#### [EXERCISE OBJECTIVE]
In the copy of these records, include no pictures and change nothing else.

(Records from a data source)

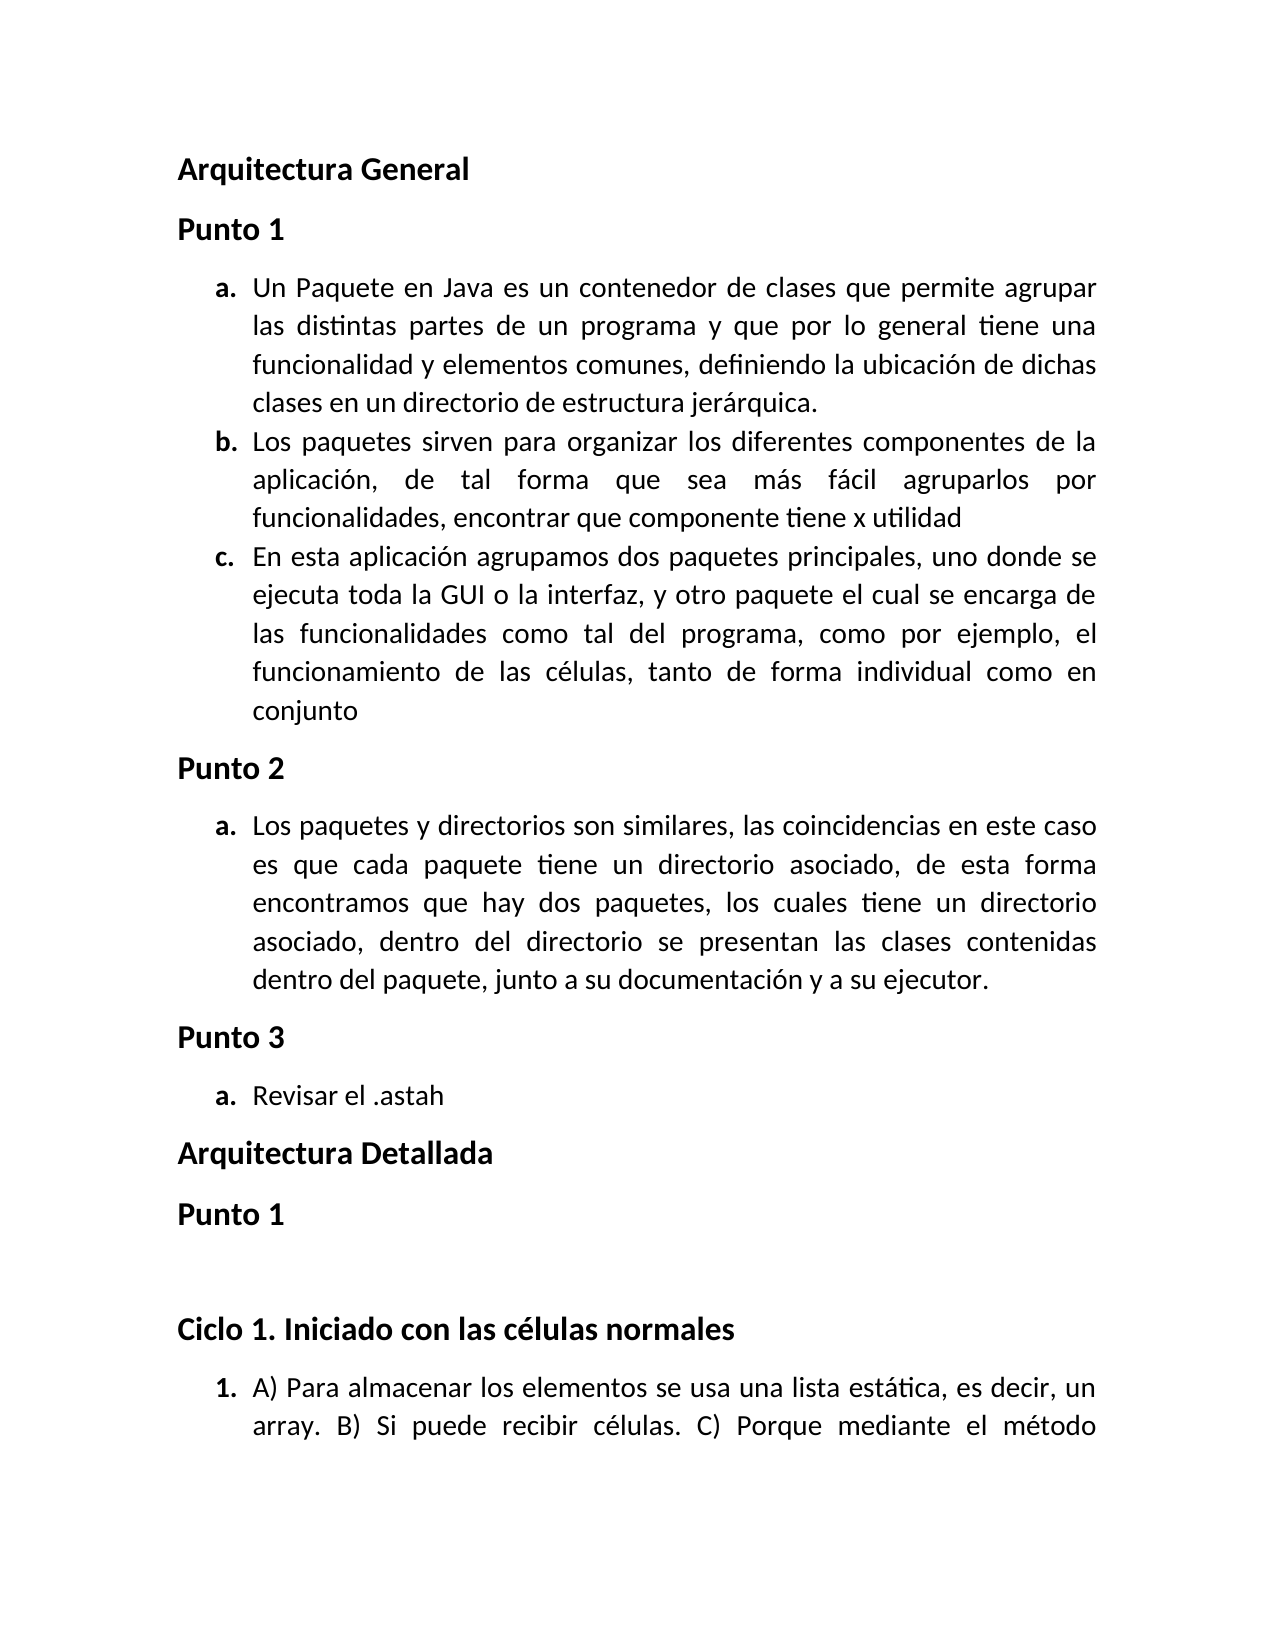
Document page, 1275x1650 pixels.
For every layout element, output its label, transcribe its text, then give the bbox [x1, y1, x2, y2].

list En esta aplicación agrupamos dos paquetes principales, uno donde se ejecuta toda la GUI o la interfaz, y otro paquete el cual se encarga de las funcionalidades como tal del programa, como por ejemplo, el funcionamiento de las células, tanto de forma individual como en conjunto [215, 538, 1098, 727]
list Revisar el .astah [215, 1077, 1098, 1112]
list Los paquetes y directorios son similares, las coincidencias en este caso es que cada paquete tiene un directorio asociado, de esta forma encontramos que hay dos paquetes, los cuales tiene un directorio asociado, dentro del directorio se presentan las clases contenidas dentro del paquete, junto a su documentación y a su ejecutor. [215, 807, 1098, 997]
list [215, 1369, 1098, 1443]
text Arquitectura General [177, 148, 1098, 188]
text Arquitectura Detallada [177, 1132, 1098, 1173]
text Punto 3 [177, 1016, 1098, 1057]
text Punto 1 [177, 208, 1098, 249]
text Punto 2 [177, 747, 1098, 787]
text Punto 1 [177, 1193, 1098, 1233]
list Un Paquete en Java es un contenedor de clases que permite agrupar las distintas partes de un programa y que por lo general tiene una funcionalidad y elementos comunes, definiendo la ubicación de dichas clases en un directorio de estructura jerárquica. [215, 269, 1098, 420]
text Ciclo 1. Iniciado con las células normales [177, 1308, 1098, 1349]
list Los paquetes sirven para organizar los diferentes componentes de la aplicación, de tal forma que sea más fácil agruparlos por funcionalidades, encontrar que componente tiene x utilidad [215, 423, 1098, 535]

#### [ANSWER TO THIS EXERCISE]
Document page, 1275x1650 pixels.
For every layout element, output its label, transcribe its text, then give the bbox [x1, y1, x2, y2].

list En esta aplicación agrupamos dos paquetes principales, uno donde se ejecuta toda la GUI o la interfaz, y otro paquete el cual se encarga de las funcionalidades como tal del programa, como por ejemplo, el funcionamiento de las células, tanto de forma individual como en conjunto [215, 538, 1098, 727]
list Revisar el .astah [215, 1077, 1098, 1112]
list Los paquetes y directorios son similares, las coincidencias en este caso es que cada paquete tiene un directorio asociado, de esta forma encontramos que hay dos paquetes, los cuales tiene un directorio asociado, dentro del directorio se presentan las clases contenidas dentro del paquete, junto a su documentación y a su ejecutor. [215, 807, 1098, 997]
list [215, 1369, 1098, 1443]
text Arquitectura General [177, 148, 1098, 188]
text Arquitectura Detallada [177, 1132, 1098, 1173]
text Punto 3 [177, 1016, 1098, 1057]
text Punto 1 [177, 208, 1098, 249]
text Punto 2 [177, 747, 1098, 787]
text Punto 1 [177, 1193, 1098, 1233]
list Un Paquete en Java es un contenedor de clases que permite agrupar las distintas partes de un programa y que por lo general tiene una funcionalidad y elementos comunes, definiendo la ubicación de dichas clases en un directorio de estructura jerárquica. [215, 269, 1098, 420]
text Ciclo 1. Iniciado con las células normales [177, 1308, 1098, 1349]
list Los paquetes sirven para organizar los diferentes componentes de la aplicación, de tal forma que sea más fácil agruparlos por funcionalidades, encontrar que componente tiene x utilidad [215, 423, 1098, 535]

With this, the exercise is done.